Sans un seul jour de repos à Kenge, je suis reparti pour Kinshasa à la fin du dernier test. En chemin, j'ai eu un petit accident. La voiture a heurté un sac de mais et denrée alimentaire tombé sur son passage alors qu'on croisait un camion à l'autre bande de la chaussée. Le sac a été traîné sur une douzaine de mètres... dans la foulée, le plateau soutenant le moteur s'est détaché. Jean-Luc Kangulumba a eu le soin de rattacher, grâce à une corde tirée de son sac à dos, ledit plateau pour permettre une poursuite sans encombre du voyage. Pari gagné, on est arrivé. Je passe directement chez ma tante-cousine Marceline et sa fille avant de rejoindre Pigeon.

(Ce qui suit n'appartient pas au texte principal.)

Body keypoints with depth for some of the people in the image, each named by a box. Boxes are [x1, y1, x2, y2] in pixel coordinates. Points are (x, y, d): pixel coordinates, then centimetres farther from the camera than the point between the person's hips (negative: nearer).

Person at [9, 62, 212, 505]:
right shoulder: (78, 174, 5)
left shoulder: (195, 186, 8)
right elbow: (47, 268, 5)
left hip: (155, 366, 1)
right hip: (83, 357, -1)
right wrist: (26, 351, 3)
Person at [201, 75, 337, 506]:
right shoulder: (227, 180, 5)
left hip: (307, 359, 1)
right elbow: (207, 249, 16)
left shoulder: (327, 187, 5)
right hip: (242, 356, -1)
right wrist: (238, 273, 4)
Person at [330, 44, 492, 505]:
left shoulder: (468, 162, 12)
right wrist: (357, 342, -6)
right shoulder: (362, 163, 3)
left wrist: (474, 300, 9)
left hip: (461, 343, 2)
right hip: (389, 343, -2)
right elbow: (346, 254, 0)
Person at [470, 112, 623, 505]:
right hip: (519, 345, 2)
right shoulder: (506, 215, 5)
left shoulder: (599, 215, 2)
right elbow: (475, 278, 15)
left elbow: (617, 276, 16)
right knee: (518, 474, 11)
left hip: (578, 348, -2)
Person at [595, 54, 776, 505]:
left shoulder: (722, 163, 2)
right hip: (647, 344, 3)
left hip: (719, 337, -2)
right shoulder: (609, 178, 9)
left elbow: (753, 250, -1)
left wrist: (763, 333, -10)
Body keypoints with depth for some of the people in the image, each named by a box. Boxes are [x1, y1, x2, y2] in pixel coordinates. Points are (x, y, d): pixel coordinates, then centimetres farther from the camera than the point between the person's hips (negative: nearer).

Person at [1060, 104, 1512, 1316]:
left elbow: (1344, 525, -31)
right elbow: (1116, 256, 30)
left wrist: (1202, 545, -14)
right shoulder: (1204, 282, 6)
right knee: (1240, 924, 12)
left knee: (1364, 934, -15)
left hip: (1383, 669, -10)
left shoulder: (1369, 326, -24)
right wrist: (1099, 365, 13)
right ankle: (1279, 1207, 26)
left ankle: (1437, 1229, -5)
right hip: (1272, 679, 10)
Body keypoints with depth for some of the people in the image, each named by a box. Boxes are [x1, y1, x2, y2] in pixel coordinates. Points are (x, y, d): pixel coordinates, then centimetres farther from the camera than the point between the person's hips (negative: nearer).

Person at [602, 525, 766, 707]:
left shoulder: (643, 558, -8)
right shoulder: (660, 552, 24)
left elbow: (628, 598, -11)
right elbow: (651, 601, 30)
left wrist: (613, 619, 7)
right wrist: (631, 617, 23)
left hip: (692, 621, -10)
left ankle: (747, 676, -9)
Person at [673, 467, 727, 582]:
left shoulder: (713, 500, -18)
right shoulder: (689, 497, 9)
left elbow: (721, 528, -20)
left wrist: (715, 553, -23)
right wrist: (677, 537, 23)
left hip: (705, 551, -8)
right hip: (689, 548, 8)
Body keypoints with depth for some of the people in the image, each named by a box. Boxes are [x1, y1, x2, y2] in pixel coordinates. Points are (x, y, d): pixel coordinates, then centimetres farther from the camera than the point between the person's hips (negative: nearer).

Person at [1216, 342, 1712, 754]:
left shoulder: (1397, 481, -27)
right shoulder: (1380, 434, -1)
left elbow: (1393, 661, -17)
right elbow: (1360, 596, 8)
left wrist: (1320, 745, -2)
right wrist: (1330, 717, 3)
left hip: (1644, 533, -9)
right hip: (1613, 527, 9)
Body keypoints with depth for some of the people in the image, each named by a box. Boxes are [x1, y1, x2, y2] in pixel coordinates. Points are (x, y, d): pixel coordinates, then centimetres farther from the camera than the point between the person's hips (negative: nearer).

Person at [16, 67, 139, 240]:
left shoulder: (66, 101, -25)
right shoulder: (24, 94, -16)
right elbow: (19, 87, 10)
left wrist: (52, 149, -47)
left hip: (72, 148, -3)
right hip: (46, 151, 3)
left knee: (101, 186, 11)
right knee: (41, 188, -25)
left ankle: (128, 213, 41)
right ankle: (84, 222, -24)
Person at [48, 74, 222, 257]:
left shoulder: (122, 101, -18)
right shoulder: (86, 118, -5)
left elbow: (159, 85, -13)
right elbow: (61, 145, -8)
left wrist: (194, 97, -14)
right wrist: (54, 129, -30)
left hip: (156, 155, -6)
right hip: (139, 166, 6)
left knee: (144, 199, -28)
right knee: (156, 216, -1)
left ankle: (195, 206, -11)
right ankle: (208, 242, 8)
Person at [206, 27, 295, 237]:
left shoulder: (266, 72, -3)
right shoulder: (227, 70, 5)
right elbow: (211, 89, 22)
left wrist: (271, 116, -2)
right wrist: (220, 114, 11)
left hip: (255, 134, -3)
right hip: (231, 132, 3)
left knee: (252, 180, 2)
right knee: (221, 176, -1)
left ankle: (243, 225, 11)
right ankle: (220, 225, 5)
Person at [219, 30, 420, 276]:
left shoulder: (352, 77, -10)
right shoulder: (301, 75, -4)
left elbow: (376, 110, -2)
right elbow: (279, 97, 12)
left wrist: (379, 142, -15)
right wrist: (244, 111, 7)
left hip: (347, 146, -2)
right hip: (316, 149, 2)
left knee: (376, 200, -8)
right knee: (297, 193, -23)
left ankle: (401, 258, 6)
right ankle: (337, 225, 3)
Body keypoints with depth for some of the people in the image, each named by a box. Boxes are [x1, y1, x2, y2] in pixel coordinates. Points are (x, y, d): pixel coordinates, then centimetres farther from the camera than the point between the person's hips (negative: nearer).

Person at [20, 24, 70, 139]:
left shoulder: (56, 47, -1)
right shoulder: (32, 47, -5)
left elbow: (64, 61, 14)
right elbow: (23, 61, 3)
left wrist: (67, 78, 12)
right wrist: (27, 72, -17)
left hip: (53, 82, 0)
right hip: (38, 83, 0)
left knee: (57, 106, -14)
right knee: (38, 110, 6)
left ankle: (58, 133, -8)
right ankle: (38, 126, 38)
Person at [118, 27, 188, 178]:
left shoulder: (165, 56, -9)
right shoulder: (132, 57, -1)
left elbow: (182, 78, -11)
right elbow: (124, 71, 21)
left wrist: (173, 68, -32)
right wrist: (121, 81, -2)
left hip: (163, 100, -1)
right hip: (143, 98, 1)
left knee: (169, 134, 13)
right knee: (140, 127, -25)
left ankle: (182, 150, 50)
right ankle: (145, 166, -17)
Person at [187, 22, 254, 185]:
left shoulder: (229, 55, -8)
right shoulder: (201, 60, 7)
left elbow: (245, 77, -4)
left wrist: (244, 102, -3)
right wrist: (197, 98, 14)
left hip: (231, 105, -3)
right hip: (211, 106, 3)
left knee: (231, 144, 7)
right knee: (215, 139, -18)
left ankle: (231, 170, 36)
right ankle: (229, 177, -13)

Le 29 décembre j'ai eu l'immense plaisir de retrouver quatre copains de route: François Mapasu, Paulin Bampoli, Floribert Kasamba et Marc Mutombo. C'était chez Me Benoît Lubamba et son épouse Vicky ma soeur. Des retrouvailles où nous avons revu le vieux passé de notre jeunesse avec bien entendu Kalonda comme centre d'intérêt. Mafranx est demeuré égal à lui-même, avec son expression toujours riche et châtiée: "eh bien, tu es à quelques encablures du lieu du rendez-vous". Paulin relatant l'épisode d'une nuit de 1985 où il me reconnut par la démarche et appela Dekunda. Floris dans son humour révélant des vieilles histoires oubliées. Marc, le DG, le plus jeune et le plus gradé de nous tous, n'est autre que celui qui autrefois m'a ouvert les portes de l'évêché; il a révélé être le frère jumeau de mon épouse. Des rires à vous fendre les côtes. J'ai aussi eu à gérer la présence de mes soeurs Béa, Passy et Vicky, et de mon frère Rigo. Nous avons parlé famille ainsi que des événements survenus récemment.
Le lendemain 30 décembre, j'ai pris la route à 6h00 pour nous retrouver à Bibwa à 8h45, soit 2h45 pour un tronçon qui aurait pu se faire en moins de quarante minutes. Sauts-de-moutons toujours en cause. Le détour chez Papa Bunda a été court mais intense. On a pris un verre de vin rouge reçu de la dot de Carine, ma cousine dernièrement mariée à l'église. Il le fallait. Un autre mariage se pointe à l'horizon pour le 16 février toujours à Kinshasa. C'est celui de Sergine, la seconde de mes cousines Bunda. Il était 13h20 lorsque l'avion Ethiopian Airlines décolle de Ndjili pour Addis et plus tard Frankfurt où j'arrive le 31 décembre à 6h00. De là cap sur Lohr am Main chez l'abbé Ignace Matensi où j'ai fêté la Saint Sylvestre.
Bonne et heureuse année à toutes et à tous!